Washington just drew a line in the sand for prediction markets, and it's telling you exactly where the regulatory fight will actually happen.
The Summary
- Senators Adam Schiff (D-CA) and John Curtis (R-UT) introduced bipartisan legislation to ban prediction markets like Kalshi and Polymarket US from offering sports-related contracts.
- This is the first federal bill targeting prediction market regulation, signaling where Congress will draw boundaries as these platforms scale.
- The sports carveout exposes the core tension: prediction markets want legitimacy as information tools, but sports betting looks too much like gambling for comfort.
The Signal
This bill isn't about sports. It's about establishing a regulatory framework that lets prediction markets exist while keeping them in a different box than FanDuel. The bipartisan sponsorship matters. Schiff and Curtis aren't random backbenchers. They're signaling that prediction markets have enough momentum that Congress needs rules, not bans.

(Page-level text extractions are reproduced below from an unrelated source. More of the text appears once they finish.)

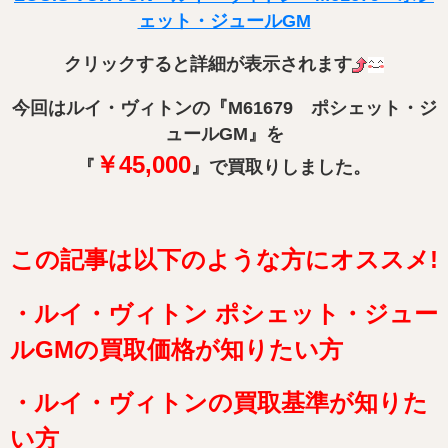
ェット・ジュールGM
クリックすると詳細が表示されます
今回はルイ・ヴィトンの『
M61679 ポシェット・ジ
ュールGM
』を
￥45,000
『
』で買取りしました。
この記事は以下のような方にオススメ!
・ルイ・ヴィトン ポシェット・ジュー
ルGMの買取価格が知りたい方
・ルイ・ヴィトン
の買取基準が知りた
い方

Kalshi and Polymarket have been pushing the boundaries of what counts as a prediction market versus gambling. Kalshi got CFTC approval to run election markets. Polymarket processed over $3 billion in election-related volume in 2024. The growth curve forced the regulatory question. This bill answers it by saying: you can predict elections, geopolitics, economic events, but not whether the Lakers cover the spread.
The logic is cleaner than it looks. Sports betting already has a regulated infrastructure in 38 states. Prediction markets claiming they're "information aggregation tools" starts to sound hollow when you're taking the same action on the same events as licensed sportsbooks. Congress is drawing the line where the narrative breaks down. You can argue that election markets serve democracy by aggregating information. Harder to make that case for NFL point spreads.

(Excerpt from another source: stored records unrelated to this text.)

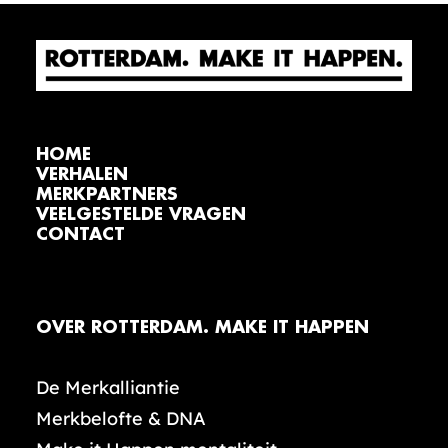
HOME
VERHALEN
MERKPARTNERS
VEELGESTELDE VRAGEN
CONTACT
OVER ROTTERDAM. MAKE IT HAPPEN
De Merkalliantie
Merkbelofte & DNA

What's more interesting is what this bill doesn't ban. Everything else is still on the table. Economic indicators, policy outcomes, corporate earnings, geopolitical events. The design space for crypto-based prediction markets just got a roadmap. Build around information discovery, stay away from what looks like pure gambling, and you've got regulatory air cover.
The Implication
If you're building in prediction markets, this is your green light for non-sports applications. Focus on markets that produce genuine information value. Policy outcomes, scientific discoveries, business metrics, technology adoption timelines. The farther you are from "which team wins," the safer your regulatory position. For crypto projects, this is clarifying. Polymarket and others can lean into their strength as global information markets without fighting a two-front war against both gaming regulators and the CFTC.